T symbolizes the transposition operation. The reader maybe recognizes the variance-covariance matrix as the inverse of Σ^-1 and that ρ actually is the correlation coefficient coupling X and Y :

\[ \pmb{\Sigma} \,=\, \begin{pmatrix} \sigma_x^2 &\rho\, \sigma_x\sigma_y \\ \rho\, \sigma_x\sigma_y & \sigma_y^2 \end{pmatrix}, \quad \pmb{\Sigma} \bullet \pmb{\Sigma}^{-1} = \mathbf I_n \,. \tag{21} \]

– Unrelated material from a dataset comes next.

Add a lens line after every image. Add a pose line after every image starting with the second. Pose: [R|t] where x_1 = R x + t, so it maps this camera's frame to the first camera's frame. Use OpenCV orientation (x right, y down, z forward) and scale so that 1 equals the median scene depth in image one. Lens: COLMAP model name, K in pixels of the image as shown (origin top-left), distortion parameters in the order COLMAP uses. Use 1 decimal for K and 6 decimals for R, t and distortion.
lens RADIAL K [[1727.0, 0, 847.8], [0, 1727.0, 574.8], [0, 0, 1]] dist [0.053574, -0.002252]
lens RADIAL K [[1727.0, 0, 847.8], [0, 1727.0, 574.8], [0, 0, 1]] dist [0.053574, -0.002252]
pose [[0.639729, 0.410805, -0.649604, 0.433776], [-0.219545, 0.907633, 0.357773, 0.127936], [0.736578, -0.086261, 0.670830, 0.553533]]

Note that this matrix is symmetric. The notation often used to describe a two-dimensional normal distribution is

\[ \pmb{V}_B \,=\, \mathcal{N} \left[ \pmb{v}_{\mu},\, \pmb{\Sigma} \right] \,=\, \mathcal{N} \left[ \begin{pmatrix} \mu_x \\ \mu_y\end{pmatrix}, \, \begin{pmatrix} \sigma_x^2 &\rho\, \sigma_x\sigma_y \\ \rho\, \sigma_x\sigma_y & \sigma_y^2 \end{pmatrix} \right] \,. \tag{22} \]

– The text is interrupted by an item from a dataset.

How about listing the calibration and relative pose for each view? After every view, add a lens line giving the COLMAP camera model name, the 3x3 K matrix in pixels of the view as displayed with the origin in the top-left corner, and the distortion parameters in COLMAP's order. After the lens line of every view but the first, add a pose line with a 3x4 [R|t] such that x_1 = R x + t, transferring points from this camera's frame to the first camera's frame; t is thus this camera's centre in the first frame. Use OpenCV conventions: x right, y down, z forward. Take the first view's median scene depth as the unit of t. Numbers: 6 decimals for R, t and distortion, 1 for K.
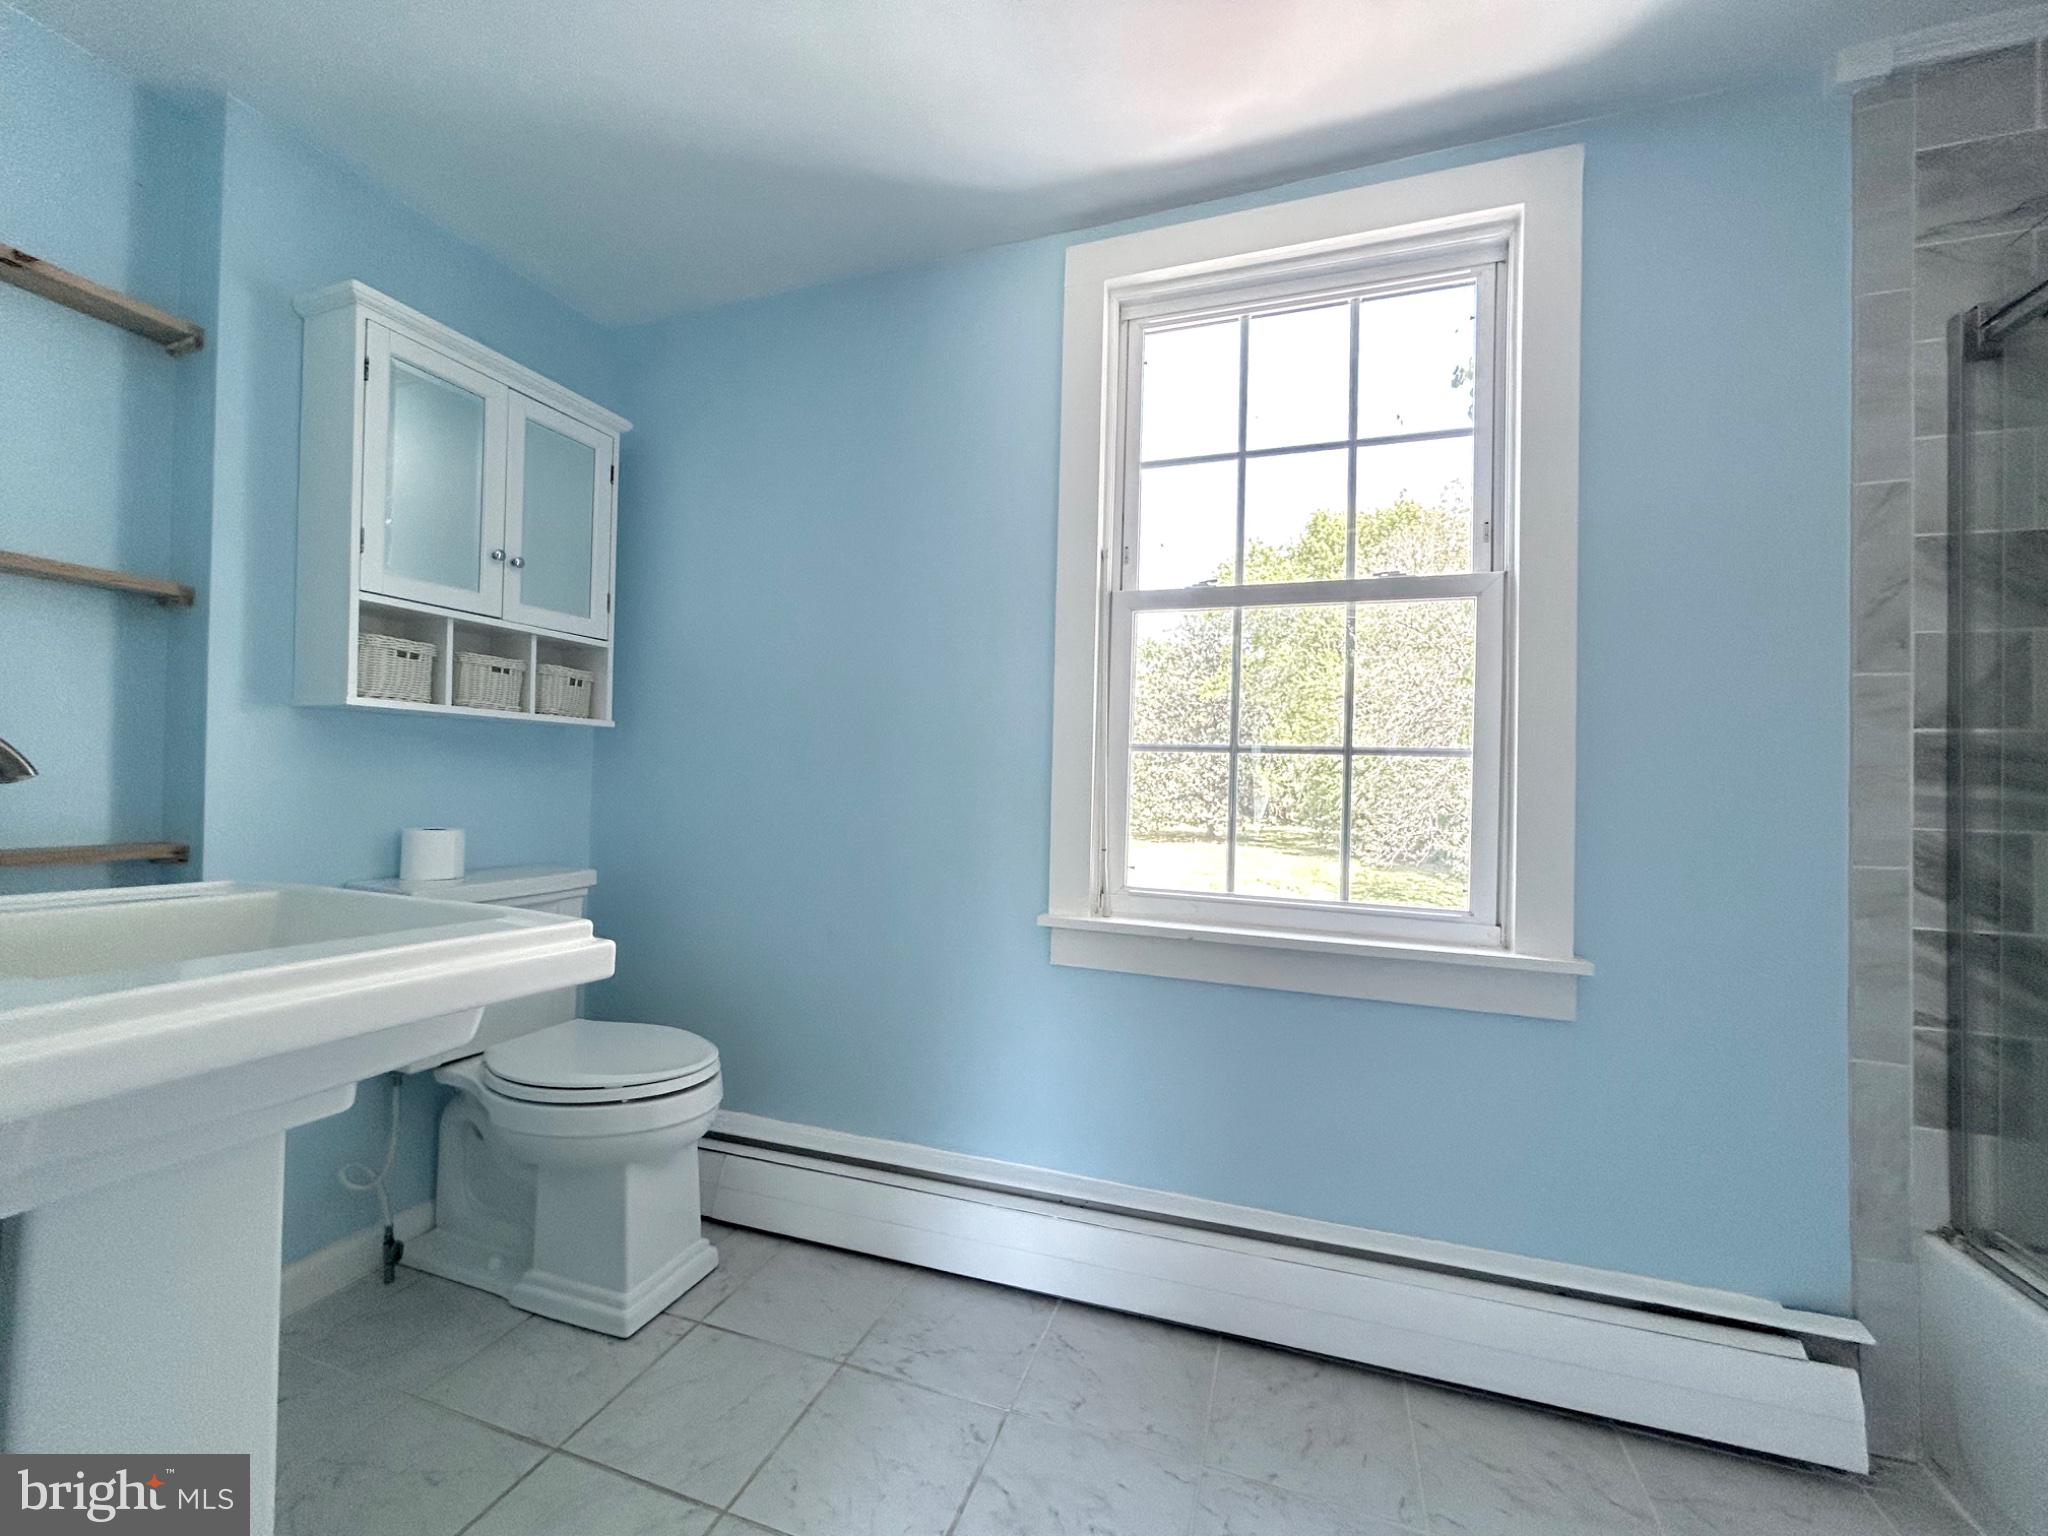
lens RADIAL K [[822.3, 0, 1024.0], [0, 822.3, 768.0], [0, 0, 1]] dist [0.006031, 0.000157]
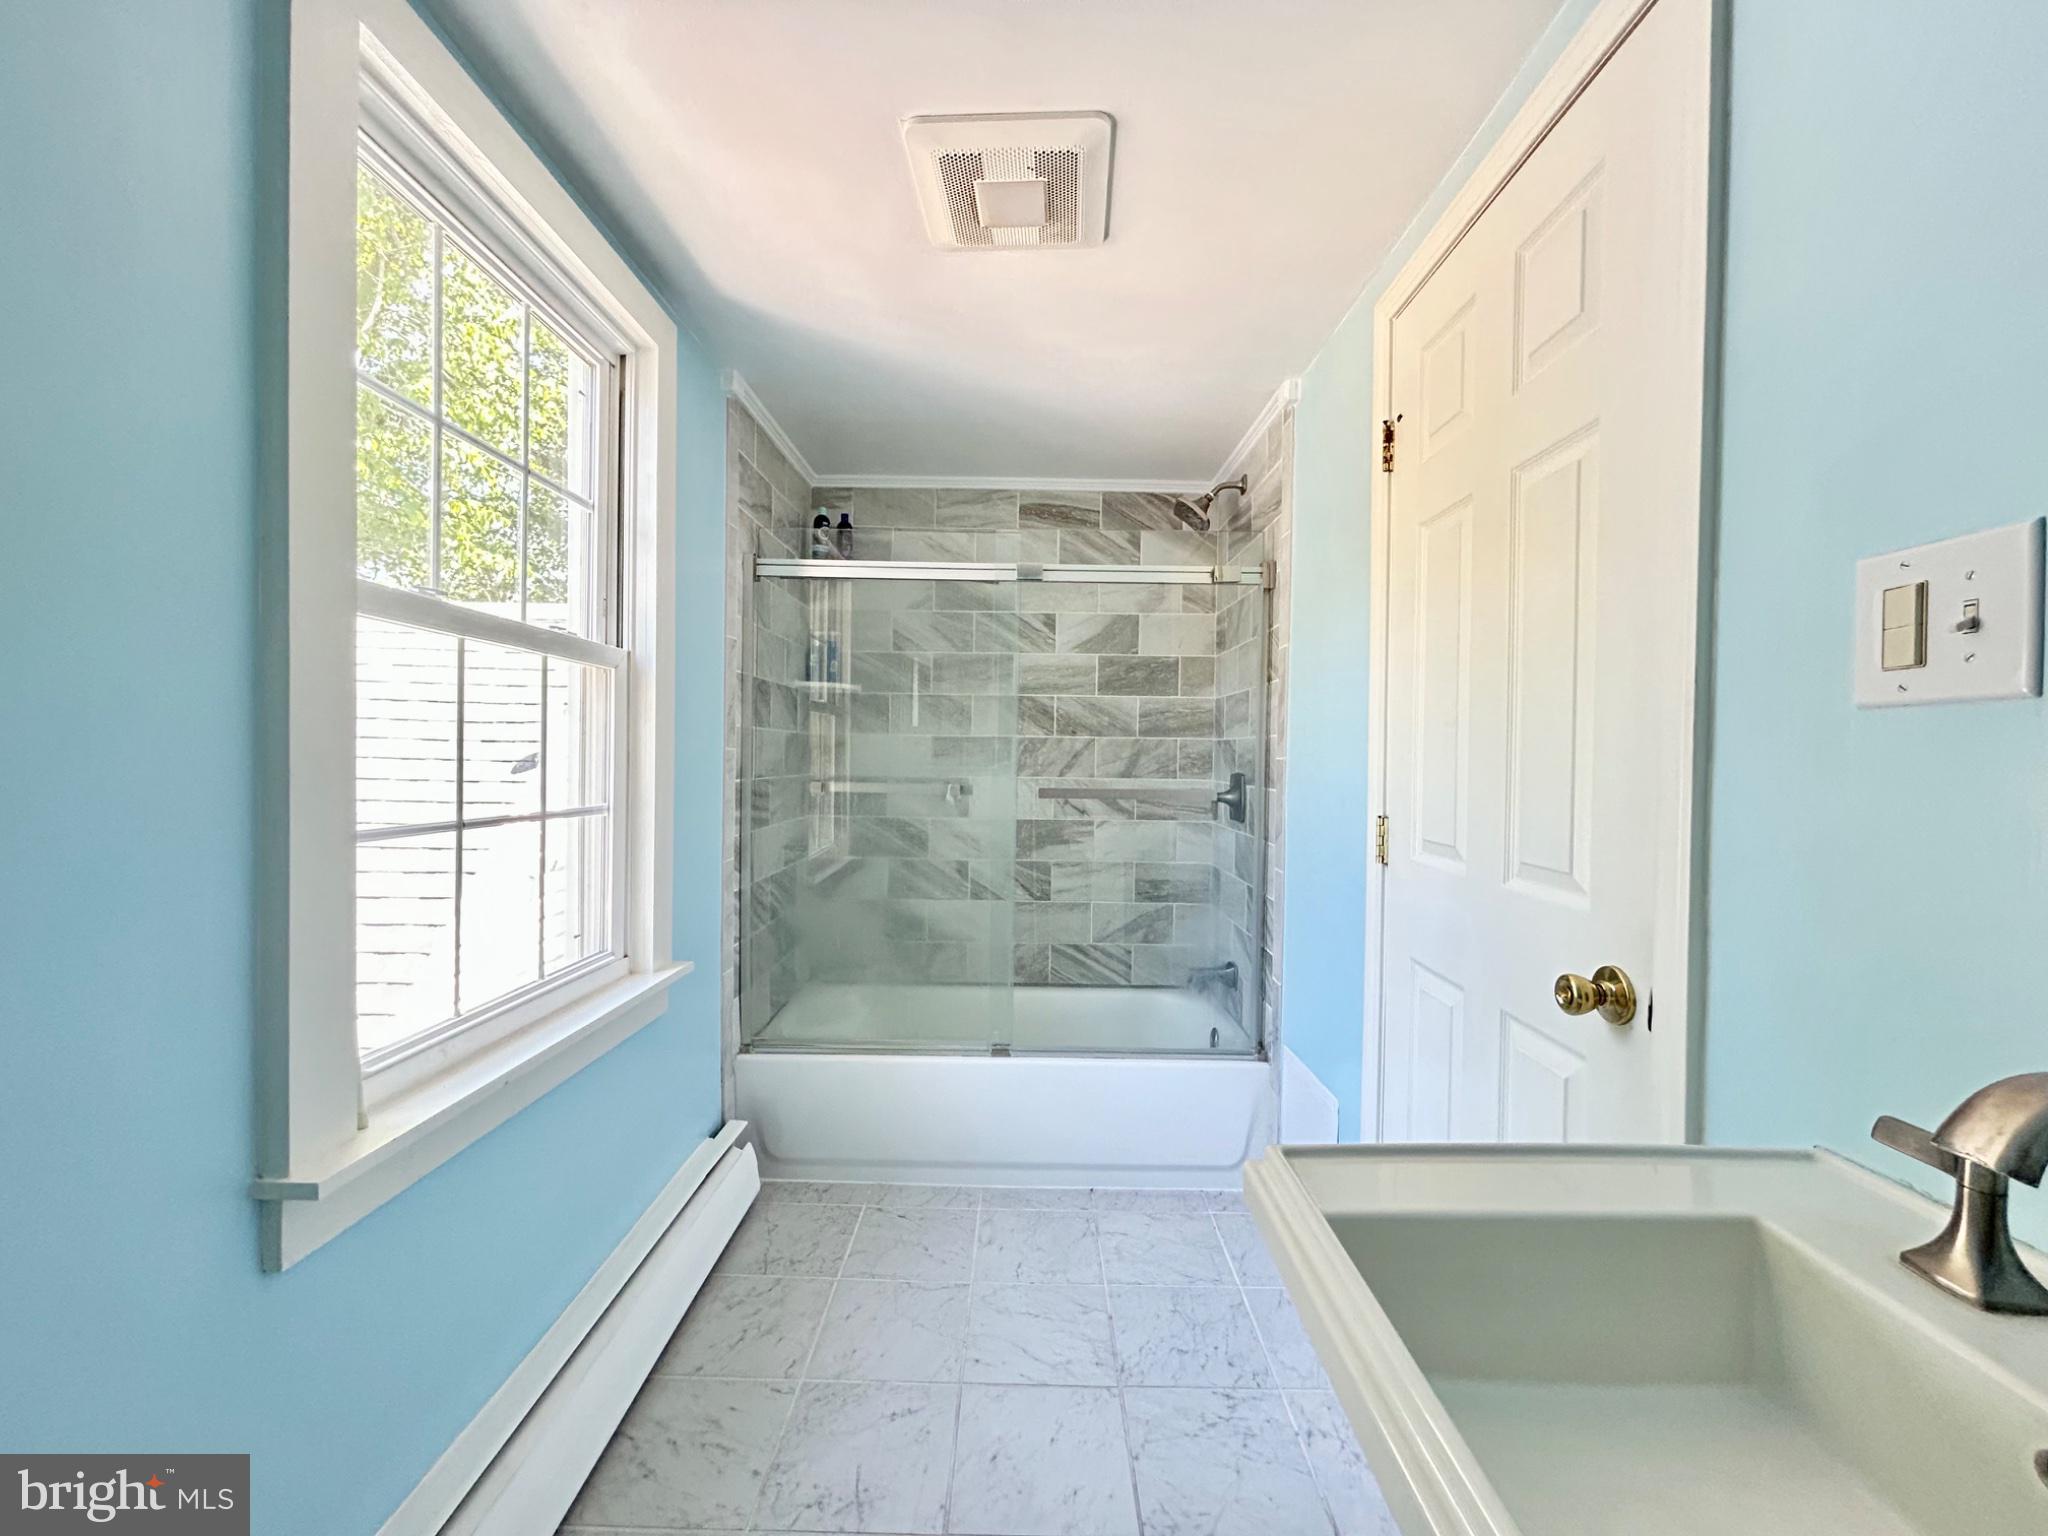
lens RADIAL K [[822.3, 0, 1024.0], [0, 822.3, 768.0], [0, 0, 1]] dist [0.006031, 0.000157]
pose [[-0.341904, -0.045045, 0.938655, -0.815225], [-0.047998, 0.998384, 0.030428, -0.163445], [-0.938508, -0.034650, -0.343514, 1.028269]]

Deriving the marginal distribution by integration

As I am a bit lazy, let us perform the integration for the special case σ_x = σ_y = 1. The essential steps for the integration become obvious also for this simplification. I leave it to the reader to perform the integration for the general case. The trick is a kind of substitution similar to the one which we ave performed already for the conditional probability densities. We rewrite the exponent as follows:

\[ \begin{align} & {1 \over 2\, \left( 1 \,-\, \rho^2 \right) } \, \left[\, x^2 \,-\, 2\, \rho \,x \, y \, +\, y^2 \, \right] \\[8pt] &= \, {1 \over 2\, \left( 1 \,-\, \rho^2 \right) } \, \left[\, (x^2 \,-\, \rho^2\, x^2) \,+\, (y^2 \, -\, 2\,\rho\, x\, y \, + \,\rho^2\, x^2) ) \, \right] \\[8pt] &= \, {1\over 2} \, x^2 \,+\, {1\over 2} \, \left[\, { y\, -\, \rho\, x \over \sqrt{ 1 \,-\, \rho^2} } \, \right]^2\,. \end{align} \]

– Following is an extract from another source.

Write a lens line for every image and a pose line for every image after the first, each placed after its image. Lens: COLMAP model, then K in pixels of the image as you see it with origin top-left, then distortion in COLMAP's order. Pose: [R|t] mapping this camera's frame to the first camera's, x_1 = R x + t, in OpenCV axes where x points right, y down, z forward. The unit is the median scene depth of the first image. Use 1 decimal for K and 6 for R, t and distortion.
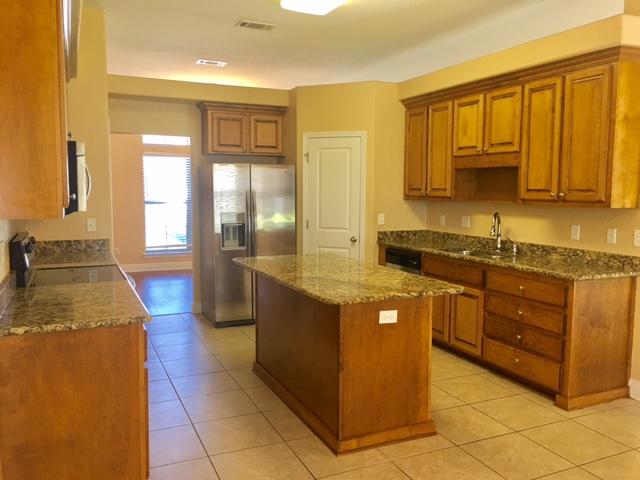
lens RADIAL K [[549.9, 0, 322.3], [0, 549.9, 238.1], [0, 0, 1]] dist [0.056040, -0.028526]
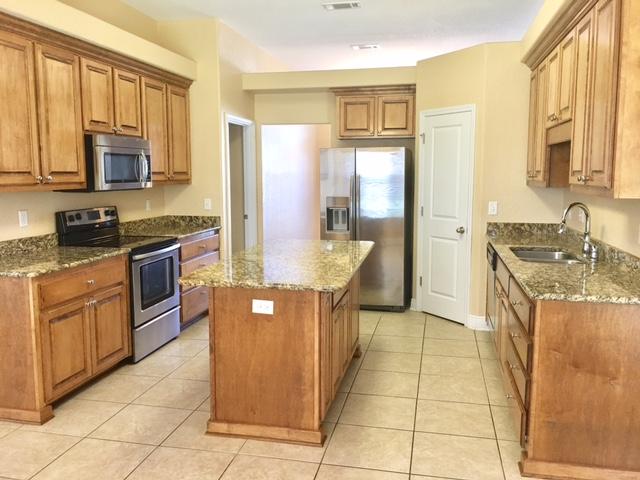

Our integral for the marginal distribution becomes

\[ \begin{align} g_{xc}(x) \,& =\, \int_{-\infty}^\infty \, g_{2c}(x, y) \, dy \\[10pt] & =\, {1 \over \sqrt{2\,\pi}} \operatorname{exp} ( -\, x^2 / \,2) * \int_{-\infty}^\infty \, { \operatorname{exp} \left[\, – (y-\rho\, x)^ 2 / (2(1- \rho^2) ) \right] \over \sqrt{1 \,-\, \rho^2 \,} \, \sqrt{2\, \pi \, } } \, dy\,. \end{align} \]

A variable substitution

\[ u \,=\, {1 \over \sqrt{\, 1 \,-\, \rho^2\, }} \, \left( \, y \, -\, \rho\, x \,\right) \,, \quad {du \over dy} \,=\, {1 \over \sqrt{\, 1 \,-\, \rho^2\, } } \]

delivers

\[ \begin{align} g_{xc}(x) \,& =\, \int_{-\infty}^\infty \, g_{2c}(x, y) \, dy \\[10pt] & =\, {1 \over \sqrt{2\,\pi}} \operatorname{exp} ( -\, x^2 / \,2) * \int_{-\infty}^\infty \, {1 \over \sqrt{2\,\pi\, }} \, \operatorname{exp} ( – \, {1\over 2} \,u^2) \, du \\[10pt] & =\, {1 \over \sqrt{2\,\pi}} \operatorname{exp} ( -\, x^2 / \, 2) \,. \\[10pt] \end{align} \]

As expected.

Conclusion

By some simple reasoning we have guessed the functional form of a bivariate normal distribution. We have made the assumption that the marginal distributions of a bivariate normal distribution should be one-dimensional normal distributions whose probability density functions are described by normalized Gaussians.

By looking at conditional probabilities we found that a normalization of the respective probability densities could be achieved by symmetry arguments and a factorization approach. This lead us to the assumption that the conditional distributions could be normal Gaussian distributions themselves.

We shall have a look at properties of the bivariate normal distribution, its marginals and conditional sub-distributions in later posts.